Plus, since Gradio has now joined Huggingface, they provide the infrastructure to permanently host your Gradio model on the internet, for free!

The best way to understand Terality is thinking of it as “Pandas, but faster”. That doesn’t mean replacing pandas altogether and having to re-learn how to work with dataframes: Terality has the exact same syntax as Pandas. Actually, they even suggest you “import Terality as pd”, and keep on coding the same way you are used to.

How much faster is it? Their website sometimes says it’s 30x faster, sometimes 10–100x faster.

Another big feature is that Terality allows for parallelization and it doesn’t run locally, which means your 8GB RAM laptop will stop throwing MemoryErrors!

But how does it work behind the scenes?

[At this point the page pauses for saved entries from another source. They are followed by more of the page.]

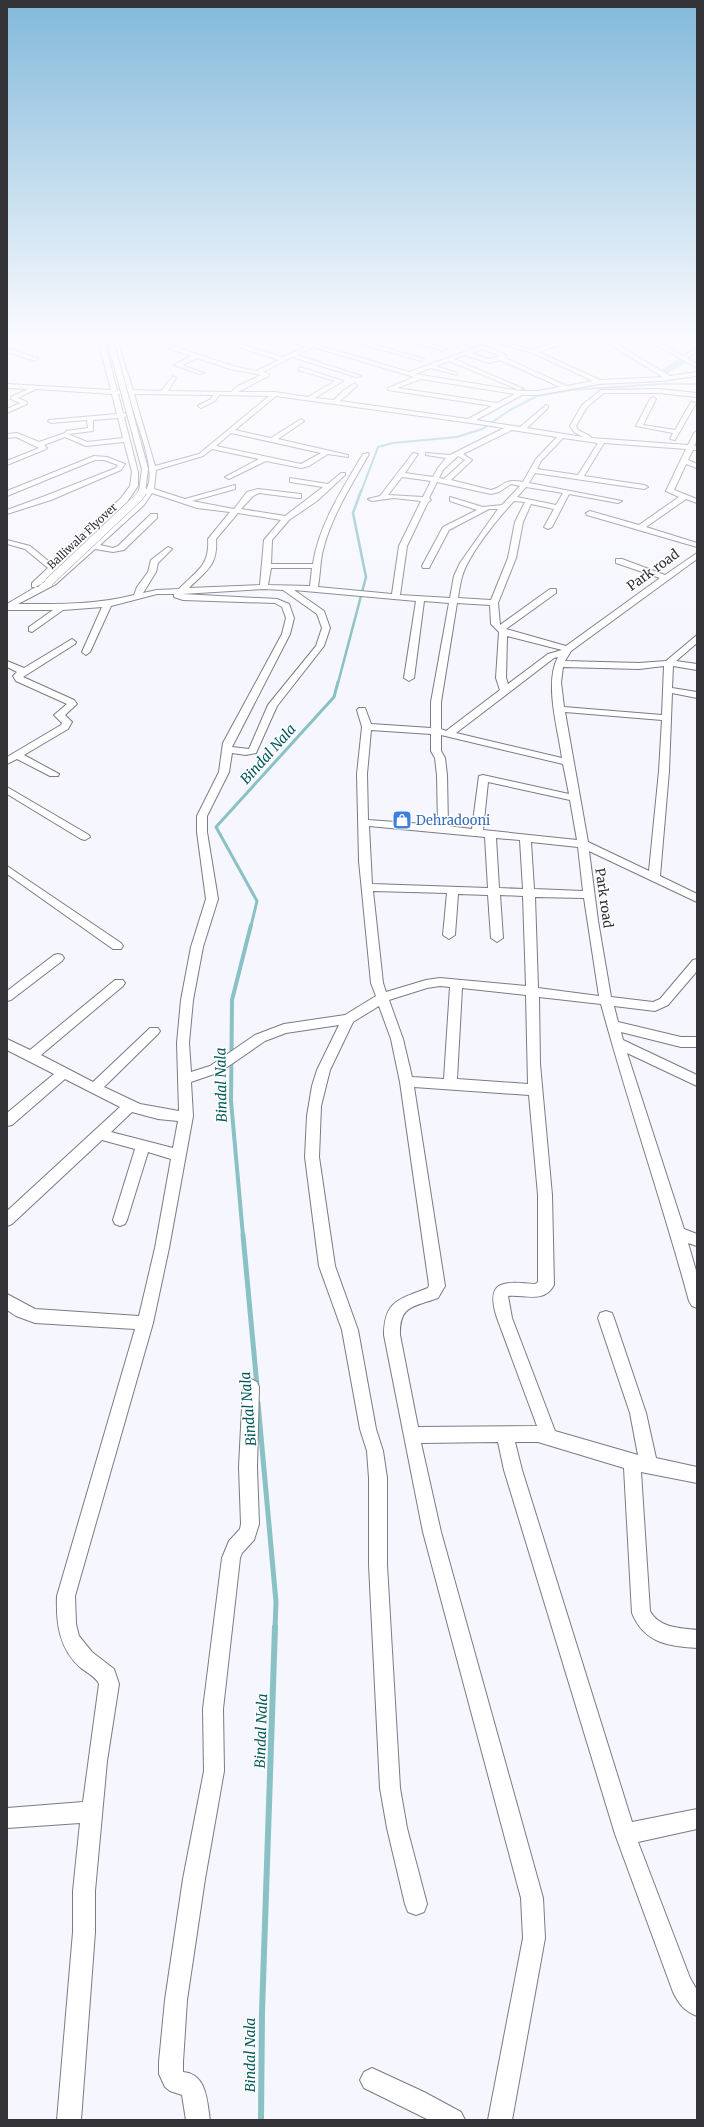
<svg xmlns="http://www.w3.org/2000/svg" width="704" height="2127" viewBox="0 0 704 2127" font-family="Merriweather,serif">
  <style>
    .lines { fill: none; stroke-linecap: round; stroke-linejoin: round }
    .stream-far5 { stroke: #89c1c4; stroke-width: 2 }
    .stream-far4 { stroke: #89c1c4; stroke-width: 2.5 }
    .stream-far3 { stroke: #89c1c4; stroke-width: 3 }
    .stream-far2 { stroke: #89c1c4; stroke-width: 4 }
    .stream-far1 { stroke: #89c1c4; stroke-width: 5 }
    .stream { stroke: #89c1c4; stroke-width: 6 }
    .river { fill: #89c1c4; fill-rule: evenodd }
    .minor-casing { stroke: #7b7b84; stroke-width: 2 }
    .minor { fill: #fff; fill-rule: evenodd }
    .minor-bridge-far1-casing { stroke: #7b7b84; stroke-width: 8; stroke-linecap: butt }
    .minor-bridge-casing { stroke: #7b7b84; stroke-width: 9; stroke-linecap: butt }
    .minor-bridge-far1 { stroke: #fff; stroke-width: 6 }
    .minor-bridge { stroke: #fff; stroke-width: 8 }
    .labels { text-anchor: middle; dominant-baseline: central; stroke-width: 3; stroke-linejoin: round; paint-order: stroke }
    .far-street-label { font-size: 11px; fill: #333337; stroke: #fff }
    .street-label { font-size: 13px; fill: #333337; stroke: #fff }
    .shop-label { font-size: 13px; fill: #366cbe; stroke: #fff; text-anchor: start }
    .water-label { font-size: 14px; font-style: italic; fill: #03585c; stroke: #fff }
  </style>
  <rect width="100%" height="100%" fill="#f6f6fe"/>
  <g class="lines">
    <path class="stream-far5" d="M361,492l17,-45 15,-4 64,-6 25,-8 28,-19 27,-14 34,-6 91,-6h35"/>
    <path class="stream-far4" d="M338,683l28,-106 -13,-64 8,-22"/>
    <path class="stream-far3" d="M251,926l6,-25 -41,-74 118,-130 4,-15"/>
    <path class="stream-far2" d="M243,1236l-12,-135 1,-101 19,-75"/>
    <path class="stream-far1" d="M243,1235l14,151
      M258,1403l18,199 -1,26"/>
    <path class="stream" d="M261,2120l1,-108 13,-385"/>
    <path class="river" d="M681,358l4,1 1,2 -1,2 -19,11h-8l-1,-2z"/>
    <defs>
      <path id="minor" d="M98,340h6l13,50h9l-15,-50h6l16,50 28,1 12,-15 3,2 -8,13 63,1 7,-6 23,-11 -31,-6 -33,-11 -15,7 22,8 -5,1 -25,-9 17,-9 -46,-16h10l78,26 23,5 23,-11 -63,-20h10l57,17 22,-10 -20,-7h10l14,4 8,-4h5l-5,5 92,27 74,-27 23,10 -1,3 62,28 26,-5 -60,-28 -36,-10 3,-2 31,9 34,-10h10l-36,12 61,28 63,-3 -61,-37h8l60,36 27,-4v4l-36,5 -62,3 -61,11h-16l-46,25 44,7 26,-22 2,1v2l-21,20 56,9 -9,-5 -4,-6 12,-21 19,-15 58,-1 38,4v4l-38,-4h-55l-17,14 -11,19 2,4 12,6 1,2 97,7 6,-12 3,-2v9l-3,6h3v4h-4l-5,10 9,4v4l-11,-4 -12,26 23,9v4l-11,-4 -40,28 51,16v4l-110,-32 -1,-2 4,-2 49,14 40,-28 -13,-6 20,-42 -82,-6 -20,33 60,9 4,2 -4,2 -109,-16 -6,10 93,18 -4,2 -49,-9 -17,33 -4,2 -4,-2 10,-18 -23,-5 -8,18 -7,36 -18,45 2,22 50,-36h6v4l-50,36 60,17 94,-68 -44,-15v-4h6l43,16 32,-22v6l-126,92 -6,10 74,2 27,-2 31,-26v8l-21,18 21,3v6l-24,-4 -1,22 25,4v6l-25,-5 -3,78 -9,105 37,18v8l-108,-51 9,70 13,76 42,5 7,-3 33,-39 4,-1v12l-29,34 -13,6 -41,-5 4,16 63,15h16v10h-16l-60,-15 2,8 74,35v11l-70,-33 57,176 13,5v12l-9,-3 9,31v34l-5,-2 -3,-5c-27,-100 -61,-197 -88,-297l-62,-7 1,67 12,131 2,90c-10,19 -30,9 -46,11l4,22 43,113 83,24 -8,-42 -32,-95 2,-5 6,-2 6,2 2,5 32,95 10,45 41,9v16l-56,-11 9,139c9,17 30,17 47,19v18c-29,-2 -53,-5 -65,-35l-8,-145 -86,-26h-23l7,28 110,352 65,-13v20l-59,13 52,136 7,12v26c-13,-5 -18,-12 -24,-24l-58,-158 -111,-364 -6,-28 -77,1 20,89 102,366 2,40 -33,182h-24l35,-182 -2,-40 -98,-366 -39,-197c0,-35 16,-36 44,-47l1,-3 -29,-203 -9,-43 -12,-33 -26,16 -23,48 -9,36 -2,51 16,109 23,64 18,99 7,22 4,27v87l13,223 7,40 20,76 -3,8 -8,3 -8,-3 -3,-8 -18,-76 -7,-40 -11,-223v-87l-2,-27 -7,-22 -18,-99 -23,-64 -14,-109 2,-41 5,-30 5,-16 22,-45 -53,8 -21,8 -45,31 -29,10 2,34 -24,132 -16,75 -78,273 1,28 3,12 13,16 22,17 5,15 -12,77 -12,130v41l-14,188h-24l16,-188v-41l7,-68 -73,5v-20l76,-6 16,-118c-2,-6 -13,-12 -18,-16 -22,-19 -25,-45 -24,-72l78,-267 -100,-6 -19,-7 -9,-6v-16l28,15 104,7 16,-68 16,-89 -23,-7 -21,68 -2,4 -5,2 -5,-2 -2,-4 22,-71 -33,-9 -90,84 -5,2v-15l113,-104 -55,-28 -53,46 -5,1v-13l47,-39 -47,-24v-11l23,11 85,-70h8l2,3 -2,3 -82,69 52,27 57,-54h8l2,3 -2,3 -54,53 36,17 39,7 -2,-68 4,-43 10,-53 15,-48 -9,-67v-16l22,-44 4,-29 59,-109 4,-16 -4,-11 -7,-4 -92,-3 -9,-3v-3h-17l-46,12 -21,46 -4,3 -4,-3 20,-45 -39,3 -31,22 -3,-1v-4l24,-17h-46v-6l54,-32 77,-71c5,-5 9,-11 11,-19 4,-22 -15,-66 -21,-88h-10l5,19 8,2 -7,2 14,55v14l-11,16 -89,85h-6v-4l16,-15 -23,-19 -18,-5v-4l23,6 22,18 69,-66 9,-12 2,-14 -8,-30 -38,4 -21,-9 -21,8 3,3 -1,1 -39,16v-4l32,-13 -23,-11 -9,1v-4l10,-1 22,9 26,-9 1,-2 22,-3 -1,-8 -36,3 -3,-2 1,-1 68,-6 -5,-20 -76,-5 -18,9 9,4v2l-20,9v-4l13,-6 -9,-4v-2l17,-8 -21,-1v-4l104,6zM313,347l101,30 -26,11v2l104,16 -24,13 -128,-18 17,-15 -2,-3 -11,7 -10,10 -19,-2 28,-17 -43,-14 -2,3 37,11 -27,16 -33,-5h-37l31,-16v-2l-6,-2 29,-15 64,20 5,-1 -64,-21zM483,349l17,7 -11,3 -18,-6zM465,355l24,8 11,-3 60,27 -22,4h-17l-106,-17 16,-6 26,7v-2l-21,-7 13,-5 70,29 5,-1 -70,-30zM421,379l94,15 -18,9 -100,-15zM134,394l79,1 -2,4 -12,6 -1,1 3,2 14,-7 4,-6 50,1 -70,58 -44,12zM276,396l202,28 26,4 -54,27 -24,-2v2l20,3 -8,10 -5,9 -28,-4 13,-19 -5,-1 -33,43 -12,3 4,2 22,-3 27,3 -22,45 -7,48 -74,-7c2,-12 2,-22 4,-33 8,-36 29,-68 47,-100l-1,-1 -5,1c-20,34 -44,70 -50,110h-42l1,-24 17,-20 28,-19 28,-26v-2h-4l-13,11 -38,-6v4l33,5 -38,29 -44,-7 12,-13 6,-3 39,5h3v-4l-43,-5 -11,3 -13,17 -42,-8 43,-12v-4l-50,14 -31,-10 2,-19 47,-14 9,-7 47,10 -32,17 -2,1 4,2 37,-18 35,7 8,-2 19,-12 20,3v-2l-70,-16 25,-17 1,-1 -3,-2 -30,19 -36,-8zM118,418l5,20 -36,4 -19,-8 25,-3v-11zM512,430l45,7 -21,22 -13,23c-20,-4 -17,4 -32,8l-40,-10 21,-20 -9,-6zM231,433l90,20 -20,11 -85,-18zM563,438l35,5 -20,32 -41,-6 4,-8zM458,456l7,4 -21,19 -5,-1 4,-8zM402,477l29,4 -8,16 -35,-2zM437,482l54,12 8,-2 12,-8 9,2 -18,19 -19,2 -33,-10v4l27,9 -34,17 -21,39 1,2h6l20,-38 40,-21h9l-38,54 -6,13 -4,22 -50,-3 7,-49 21,-44 3,-2 -2,-2zM526,487l37,6 -7,12 -39,-8zM152,493l45,15 33,4 -22,27c2,27 -12,32 -29,50l-22,1 -14,3 13,-21 2,-9 14,-14 -4,-2 -17,13 -3,12 -11,15 -3,8c-39,10 -76,9 -116,9l38,-20 39,-35 18,3 11,-2 33,-32v-4h-6l-33,32 -5,2 -13,-3 44,-40zM514,501l11,1 -10,20 -7,36 -17,42 -33,-2c1,-7 2,-14 4,-21 6,-22 36,-59 52,-76zM238,513l43,7 -17,20 -4,45 -71,3c17,-17 29,-22 27,-49zM271,568h41l-2,18 -42,-1zM264,589l19,1 34,24 5,14 -6,18 -48,59 -19,44 -17,-2 58,-113 4,-16 -5,-14 -12,-5 -95,-5zM294,590l122,11 -12,77 5,3 5,-3 10,-77 25,2 -18,99v26l-60,-4 -6,-16h-6l-2,2 5,17 -5,47 2,87 12,122 5,13 -31,19 -61,9 -29,11 -45,31 -19,6 -2,-29 4,-43 10,-53 15,-48 -11,-67v-16l22,-44 3,-19 14,2 10,-2 21,-47 47,-60 6,-18 -6,-17zM457,603l33,2 1,19 8,8 -3,46 4,12 -54,41 -5,-2v-27zM507,636l55,14 -14,4 -40,30 -2,-6zM558,657c-14,26 0,72 4,101l-106,-25 98,-75zM664,666l-2,49 -98,-8 -3,-25 2,-15 76,2zM565,712l97,8 -3,51 -10,100 -61,-29zM371,730l60,4v17l4,7 2,17 1,50 -70,-5 -1,-46zM441,735l122,29 6,30 -86,-19 -4,1 -7,53 -24,-3 -1,-51 -2,-17 -4,-7zM488,782l82,18 7,40 -94,-10zM369,826l116,11 3,51 -116,-4zM496,838l24,2 3,49 -24,-1zM531,842l47,5 5,44 -49,-2zM373,891l74,2 -4,42 6,4 6,-4 3,-41 30,1 3,43 6,4 6,-4 -3,-43 23,1 3,90 -86,-8 -14,2 -40,12 -3,-9zM535,897l49,1 15,98 -61,-8zM440,986l10,1 -6,92 -32,-2 -9,-38 -14,-39 38,-12zM462,988l64,7 2,89 -71,-5zM414,1087l115,8 9,100v87l-3,2c-29,-2 -51,-6 -38,34l40,108 -119,1 -18,-92c-1,-30 14,-28 38,-37l7,-12zM132,1112l26,7 20,2 -5,27 -62,-16z
        M348,340h11l65,19 -3,2z
        M405,340h11l31,9 -3,2z
        M456,340h10l11,5 -3,2z
        M647,340h8l28,16 14,-8v4l-10,6 10,6v4z
        M7,348l30,10 1,1 -3,2 -28,-9z
        M653,397l3,2 -13,26 32,5 16,-28 5,1 -21,37 -5,-1 3,-6 -37,-7 14,-27z
        M94,456l13,1 18,7 -4,6 -70,30 -44,14v-4l38,-14 71,-28 2,-3 -14,-5h-9l-88,36v-5z
        M72,639l4,3 -1,2 -52,33 51,23 3,4 -12,11 7,7 -4,7 -44,26 35,19 -1,2h-8l-33,-17 -10,5v-7l54,-32 1,-2 -8,-8 13,-11 -51,-23 -3,-5 4,-4 -10,-5v-6l17,7z
        M7,787l82,48 1,2 -5,3 -4,-1 -74,-45z
        M7,866l114,77 2,3 -2,3h-8l-106,-75z
        M58,954l4,1 2,3 -2,3 -51,39 -4,1v-10l47,-36z
        M251,1379l6,3 2,5 -2,80 2,57 -5,16 -12,13 -2,5 -17,151 1,62 -19,108 -18,121 -4,62v10c24,2 24,29 27,48h-24l-4,-25 -12,-4 -5,-4 -6,-13v-12l6,-62 18,-121 21,-108 -1,-62 19,-151 7,-17 11,-12 1,-5 -2,-57 4,-80 2,-5z
        M372,2068l52,24 37,20 4,8h-36l-65,-32 -4,-8 4,-8z"/>
    </defs>
    <use href="#minor" class="minor-casing"/>
    <use href="#minor" class="minor"/>
    <defs>
      <path id="minor-bridge-far1" d="M110,340l35,129 -3,23"/>
      <path id="minor-bridge" d="M49,582l90,-85 4,-6"/>
    </defs>
    <use href="#minor-bridge-far1" class="minor-bridge-far1-casing"/>
    <use href="#minor-bridge" class="minor-bridge-casing"/>
    <use href="#minor-bridge-far1" class="minor-bridge-far1"/>
    <use href="#minor-bridge" class="minor-bridge"/>
  </g>
  <linearGradient id="sky" x2="0" y2="1"><stop stop-color="#82b9da"/><stop offset="0.53" stop-color="#fbfbff"/><stop offset="1" stop-color="#fbfbff" stop-opacity="0"/></linearGradient>
  <rect width="704" height="638" fill="url(#sky)"/>
  <defs>
    <symbol id="shop-square" viewBox="-11 -11 22 22"><rect x="-9" y="-9" width="18" height="18" rx="4" fill="#3f7fe0" stroke="#fff"/><path d="M-5-2.5h2.3a2.7 3.5 0 0 1 5.4 0H5L5.5 6h-11ZM-1.5-2.5h3a1.5 2.3 0 0 0-3 0Z" fill="#fff"/></symbol>
  </defs>
  <g fill-rule="evenodd">
    <use href="#shop-square" x="391" y="809" width="22" height="22"/>
  </g>
  <g class="labels">
    <g class="far-street-label">
      <text transform="translate(82 536) rotate(-43)">Balliwala Flyover</text>
    </g>
    <g class="street-label">
      <text transform="translate(653 570) rotate(-36)">Park road</text>
      <text transform="translate(604 898) rotate(82)">Park road</text>
    </g>
    <g class="shop-label">
      <text x="416" y="820">Dehradooni</text>
    </g>
    <g class="water-label">
      <text transform="translate(268 754) rotate(-48)">Bindal Nala</text>
      <text transform="translate(221 1085) rotate(-91)">Bindal Nala</text>
      <text transform="translate(248 1409) rotate(-95)">Bindal Nala</text>
      <text transform="translate(261 1731) rotate(-88)">Bindal Nala</text>
      <text transform="translate(250 2055) rotate(-90)">Bindal Nala</text>
    </g>
  </g>
  <rect width="704" height="2127" fill="none" stroke="#333337" stroke-width="16"/>
</svg>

A good metaphor to understand Terality is thinking that they added a Pandas front-end, that you use locally, to a Spark back-end, that runs on their infrastructure.

Basically, instead of running things on your computer you would be using theirs, in a full serverless way (meaning no infrastructure setup is needed).

What’s the catch then? Well, you can only process up to 1TB of data per month for free. If you need more than that, you’ll have to pay at least $49 per month. 1TB/month might be more than enough for testing the tool and for personal projects, but if you need it for an actual company usage, you will probably need to pay.